Stored entries
####################

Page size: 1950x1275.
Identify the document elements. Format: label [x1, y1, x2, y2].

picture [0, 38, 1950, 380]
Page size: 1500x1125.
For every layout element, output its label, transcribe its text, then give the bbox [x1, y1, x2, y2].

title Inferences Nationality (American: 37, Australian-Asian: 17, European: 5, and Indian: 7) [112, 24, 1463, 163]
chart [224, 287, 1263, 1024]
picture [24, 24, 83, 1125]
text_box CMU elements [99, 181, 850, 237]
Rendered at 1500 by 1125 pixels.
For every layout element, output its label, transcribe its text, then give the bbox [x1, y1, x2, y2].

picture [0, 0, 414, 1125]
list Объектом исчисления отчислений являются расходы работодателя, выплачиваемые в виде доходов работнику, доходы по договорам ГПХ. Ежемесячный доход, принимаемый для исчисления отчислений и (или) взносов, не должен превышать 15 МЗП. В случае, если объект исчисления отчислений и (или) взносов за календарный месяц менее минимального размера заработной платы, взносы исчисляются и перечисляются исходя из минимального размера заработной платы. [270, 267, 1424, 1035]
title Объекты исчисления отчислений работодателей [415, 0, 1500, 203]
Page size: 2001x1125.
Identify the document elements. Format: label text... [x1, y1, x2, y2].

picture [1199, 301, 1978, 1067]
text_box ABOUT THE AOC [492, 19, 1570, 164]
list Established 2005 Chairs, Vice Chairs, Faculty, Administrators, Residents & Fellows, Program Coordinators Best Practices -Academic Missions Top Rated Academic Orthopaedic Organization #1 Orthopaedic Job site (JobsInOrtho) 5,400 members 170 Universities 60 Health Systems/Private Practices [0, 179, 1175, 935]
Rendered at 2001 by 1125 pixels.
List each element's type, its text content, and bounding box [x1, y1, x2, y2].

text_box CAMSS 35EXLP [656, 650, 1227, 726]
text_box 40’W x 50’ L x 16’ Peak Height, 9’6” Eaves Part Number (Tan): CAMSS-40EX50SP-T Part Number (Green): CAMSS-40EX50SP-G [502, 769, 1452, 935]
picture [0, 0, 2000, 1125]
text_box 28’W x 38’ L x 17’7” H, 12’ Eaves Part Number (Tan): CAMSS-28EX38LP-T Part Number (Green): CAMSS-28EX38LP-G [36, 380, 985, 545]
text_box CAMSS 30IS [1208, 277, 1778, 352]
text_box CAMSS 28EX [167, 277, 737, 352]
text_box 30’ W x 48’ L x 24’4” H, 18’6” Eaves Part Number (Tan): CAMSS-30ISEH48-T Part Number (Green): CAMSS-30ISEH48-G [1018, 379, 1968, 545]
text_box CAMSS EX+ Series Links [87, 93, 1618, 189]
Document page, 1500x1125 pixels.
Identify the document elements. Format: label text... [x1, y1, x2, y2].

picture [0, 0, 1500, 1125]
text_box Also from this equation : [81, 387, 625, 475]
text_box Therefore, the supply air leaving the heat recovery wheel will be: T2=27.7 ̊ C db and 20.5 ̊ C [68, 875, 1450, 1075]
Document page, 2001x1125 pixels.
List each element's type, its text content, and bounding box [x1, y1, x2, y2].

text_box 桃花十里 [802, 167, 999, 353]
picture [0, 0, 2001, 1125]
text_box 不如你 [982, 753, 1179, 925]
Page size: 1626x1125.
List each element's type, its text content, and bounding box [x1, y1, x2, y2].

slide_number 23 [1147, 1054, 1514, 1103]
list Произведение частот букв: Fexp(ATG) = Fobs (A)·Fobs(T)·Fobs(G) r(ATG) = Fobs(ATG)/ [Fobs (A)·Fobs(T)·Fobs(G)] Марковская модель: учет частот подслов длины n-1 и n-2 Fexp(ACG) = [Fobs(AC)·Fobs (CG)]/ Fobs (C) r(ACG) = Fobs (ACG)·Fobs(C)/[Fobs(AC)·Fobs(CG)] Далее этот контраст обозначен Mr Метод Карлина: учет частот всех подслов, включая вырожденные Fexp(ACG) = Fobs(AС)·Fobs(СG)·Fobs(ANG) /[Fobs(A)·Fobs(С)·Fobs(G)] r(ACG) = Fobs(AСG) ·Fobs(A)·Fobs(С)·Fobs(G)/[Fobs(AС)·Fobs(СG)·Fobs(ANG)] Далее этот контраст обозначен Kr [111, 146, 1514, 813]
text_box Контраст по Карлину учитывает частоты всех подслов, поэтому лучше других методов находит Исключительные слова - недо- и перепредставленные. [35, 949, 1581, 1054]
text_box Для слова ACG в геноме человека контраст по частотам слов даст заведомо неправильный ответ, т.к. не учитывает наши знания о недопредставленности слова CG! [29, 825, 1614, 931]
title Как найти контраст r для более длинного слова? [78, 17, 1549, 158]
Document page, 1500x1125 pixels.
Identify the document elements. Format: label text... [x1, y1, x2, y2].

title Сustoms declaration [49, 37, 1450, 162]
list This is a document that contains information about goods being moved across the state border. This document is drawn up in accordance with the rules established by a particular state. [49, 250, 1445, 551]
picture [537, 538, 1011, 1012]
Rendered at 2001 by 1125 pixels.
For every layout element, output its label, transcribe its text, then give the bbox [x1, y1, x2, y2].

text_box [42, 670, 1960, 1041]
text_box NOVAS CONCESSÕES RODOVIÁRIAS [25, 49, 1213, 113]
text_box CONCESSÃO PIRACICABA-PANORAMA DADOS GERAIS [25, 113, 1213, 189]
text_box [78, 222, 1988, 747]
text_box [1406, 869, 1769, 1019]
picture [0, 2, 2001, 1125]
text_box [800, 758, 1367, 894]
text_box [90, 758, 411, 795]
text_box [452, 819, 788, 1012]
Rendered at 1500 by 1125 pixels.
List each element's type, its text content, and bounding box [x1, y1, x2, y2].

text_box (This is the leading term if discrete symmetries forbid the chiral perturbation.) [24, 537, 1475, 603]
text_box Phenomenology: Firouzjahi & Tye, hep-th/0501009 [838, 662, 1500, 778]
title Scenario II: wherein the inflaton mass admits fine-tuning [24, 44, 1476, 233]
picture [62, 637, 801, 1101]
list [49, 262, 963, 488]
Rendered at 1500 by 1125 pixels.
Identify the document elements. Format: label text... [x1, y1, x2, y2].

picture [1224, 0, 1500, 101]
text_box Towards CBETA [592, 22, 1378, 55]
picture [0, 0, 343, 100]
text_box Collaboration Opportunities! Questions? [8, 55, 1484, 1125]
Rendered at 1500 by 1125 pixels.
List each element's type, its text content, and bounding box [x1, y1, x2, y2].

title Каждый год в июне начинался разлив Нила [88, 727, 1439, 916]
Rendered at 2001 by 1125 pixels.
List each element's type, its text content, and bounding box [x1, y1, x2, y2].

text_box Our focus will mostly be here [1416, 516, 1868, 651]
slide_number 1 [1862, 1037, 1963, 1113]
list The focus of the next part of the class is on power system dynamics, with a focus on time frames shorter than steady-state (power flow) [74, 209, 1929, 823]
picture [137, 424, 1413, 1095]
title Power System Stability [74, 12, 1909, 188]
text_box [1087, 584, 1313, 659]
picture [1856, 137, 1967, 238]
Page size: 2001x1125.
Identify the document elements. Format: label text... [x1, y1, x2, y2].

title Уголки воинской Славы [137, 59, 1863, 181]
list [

####################

Nothing above should be left out; write out every record exactly.

### Output below:
Page size: 1950x1275.
Identify the document elements. Format: label [x1, y1, x2, y2].

picture [0, 38, 1950, 380]
Page size: 1500x1125.
For every layout element, output its label, transcribe its text, then give the bbox [x1, y1, x2, y2].

title Inferences Nationality (American: 37, Australian-Asian: 17, European: 5, and Indian: 7) [112, 24, 1463, 163]
chart [224, 287, 1263, 1024]
picture [24, 24, 83, 1125]
text_box CMU elements [99, 181, 850, 237]
Rendered at 1500 by 1125 pixels.
For every layout element, output its label, transcribe its text, then give the bbox [x1, y1, x2, y2].

picture [0, 0, 414, 1125]
list Объектом исчисления отчислений являются расходы работодателя, выплачиваемые в виде доходов работнику, доходы по договорам ГПХ. Ежемесячный доход, принимаемый для исчисления отчислений и (или) взносов, не должен превышать 15 МЗП. В случае, если объект исчисления отчислений и (или) взносов за календарный месяц менее минимального размера заработной платы, взносы исчисляются и перечисляются исходя из минимального размера заработной платы. [270, 267, 1424, 1035]
title Объекты исчисления отчислений работодателей [415, 0, 1500, 203]
Page size: 2001x1125.
Identify the document elements. Format: label text... [x1, y1, x2, y2].

picture [1199, 301, 1978, 1067]
text_box ABOUT THE AOC [492, 19, 1570, 164]
list Established 2005 Chairs, Vice Chairs, Faculty, Administrators, Residents & Fellows, Program Coordinators Best Practices -Academic Missions Top Rated Academic Orthopaedic Organization #1 Orthopaedic Job site (JobsInOrtho) 5,400 members 170 Universities 60 Health Systems/Private Practices [0, 179, 1175, 935]
Rendered at 2001 by 1125 pixels.
List each element's type, its text content, and bounding box [x1, y1, x2, y2].

text_box CAMSS 35EXLP [656, 650, 1227, 726]
text_box 40’W x 50’ L x 16’ Peak Height, 9’6” Eaves Part Number (Tan): CAMSS-40EX50SP-T Part Number (Green): CAMSS-40EX50SP-G [502, 769, 1452, 935]
picture [0, 0, 2000, 1125]
text_box 28’W x 38’ L x 17’7” H, 12’ Eaves Part Number (Tan): CAMSS-28EX38LP-T Part Number (Green): CAMSS-28EX38LP-G [36, 380, 985, 545]
text_box CAMSS 30IS [1208, 277, 1778, 352]
text_box CAMSS 28EX [167, 277, 737, 352]
text_box 30’ W x 48’ L x 24’4” H, 18’6” Eaves Part Number (Tan): CAMSS-30ISEH48-T Part Number (Green): CAMSS-30ISEH48-G [1018, 379, 1968, 545]
text_box CAMSS EX+ Series Links [87, 93, 1618, 189]
Document page, 1500x1125 pixels.
Identify the document elements. Format: label text... [x1, y1, x2, y2].

picture [0, 0, 1500, 1125]
text_box Also from this equation : [81, 387, 625, 475]
text_box Therefore, the supply air leaving the heat recovery wheel will be: T2=27.7 ̊ C db and 20.5 ̊ C [68, 875, 1450, 1075]
Document page, 2001x1125 pixels.
List each element's type, its text content, and bounding box [x1, y1, x2, y2].

text_box 桃花十里 [802, 167, 999, 353]
picture [0, 0, 2001, 1125]
text_box 不如你 [982, 753, 1179, 925]
Page size: 1626x1125.
List each element's type, its text content, and bounding box [x1, y1, x2, y2].

slide_number 23 [1147, 1054, 1514, 1103]
list Произведение частот букв: Fexp(ATG) = Fobs (A)·Fobs(T)·Fobs(G) r(ATG) = Fobs(ATG)/ [Fobs (A)·Fobs(T)·Fobs(G)] Марковская модель: учет частот подслов длины n-1 и n-2 Fexp(ACG) = [Fobs(AC)·Fobs (CG)]/ Fobs (C) r(ACG) = Fobs (ACG)·Fobs(C)/[Fobs(AC)·Fobs(CG)] Далее этот контраст обозначен Mr Метод Карлина: учет частот всех подслов, включая вырожденные Fexp(ACG) = Fobs(AС)·Fobs(СG)·Fobs(ANG) /[Fobs(A)·Fobs(С)·Fobs(G)] r(ACG) = Fobs(AСG) ·Fobs(A)·Fobs(С)·Fobs(G)/[Fobs(AС)·Fobs(СG)·Fobs(ANG)] Далее этот контраст обозначен Kr [111, 146, 1514, 813]
text_box Контраст по Карлину учитывает частоты всех подслов, поэтому лучше других методов находит Исключительные слова - недо- и перепредставленные. [35, 949, 1581, 1054]
text_box Для слова ACG в геноме человека контраст по частотам слов даст заведомо неправильный ответ, т.к. не учитывает наши знания о недопредставленности слова CG! [29, 825, 1614, 931]
title Как найти контраст r для более длинного слова? [78, 17, 1549, 158]
Document page, 1500x1125 pixels.
Identify the document elements. Format: label text... [x1, y1, x2, y2].

title Сustoms declaration [49, 37, 1450, 162]
list This is a document that contains information about goods being moved across the state border. This document is drawn up in accordance with the rules established by a particular state. [49, 250, 1445, 551]
picture [537, 538, 1011, 1012]
Rendered at 2001 by 1125 pixels.
For every layout element, output its label, transcribe its text, then give the bbox [x1, y1, x2, y2].

text_box [42, 670, 1960, 1041]
text_box NOVAS CONCESSÕES RODOVIÁRIAS [25, 49, 1213, 113]
text_box CONCESSÃO PIRACICABA-PANORAMA DADOS GERAIS [25, 113, 1213, 189]
text_box [78, 222, 1988, 747]
text_box [1406, 869, 1769, 1019]
picture [0, 2, 2001, 1125]
text_box [800, 758, 1367, 894]
text_box [90, 758, 411, 795]
text_box [452, 819, 788, 1012]
Rendered at 1500 by 1125 pixels.
List each element's type, its text content, and bounding box [x1, y1, x2, y2].

text_box (This is the leading term if discrete symmetries forbid the chiral perturbation.) [24, 537, 1475, 603]
text_box Phenomenology: Firouzjahi & Tye, hep-th/0501009 [838, 662, 1500, 778]
title Scenario II: wherein the inflaton mass admits fine-tuning [24, 44, 1476, 233]
picture [62, 637, 801, 1101]
list [49, 262, 963, 488]
Rendered at 1500 by 1125 pixels.
Identify the document elements. Format: label text... [x1, y1, x2, y2].

picture [1224, 0, 1500, 101]
text_box Towards CBETA [592, 22, 1378, 55]
picture [0, 0, 343, 100]
text_box Collaboration Opportunities! Questions? [8, 55, 1484, 1125]
Rendered at 1500 by 1125 pixels.
List each element's type, its text content, and bounding box [x1, y1, x2, y2].

title Каждый год в июне начинался разлив Нила [88, 727, 1439, 916]
Rendered at 2001 by 1125 pixels.
List each element's type, its text content, and bounding box [x1, y1, x2, y2].

text_box Our focus will mostly be here [1416, 516, 1868, 651]
slide_number 1 [1862, 1037, 1963, 1113]
list The focus of the next part of the class is on power system dynamics, with a focus on time frames shorter than steady-state (power flow) [74, 209, 1929, 823]
picture [137, 424, 1413, 1095]
title Power System Stability [74, 12, 1909, 188]
text_box [1087, 584, 1313, 659]
picture [1856, 137, 1967, 238]
Page size: 2001x1125.
Identify the document elements. Format: label text... [x1, y1, x2, y2].

title Уголки воинской Славы [137, 59, 1863, 181]
list [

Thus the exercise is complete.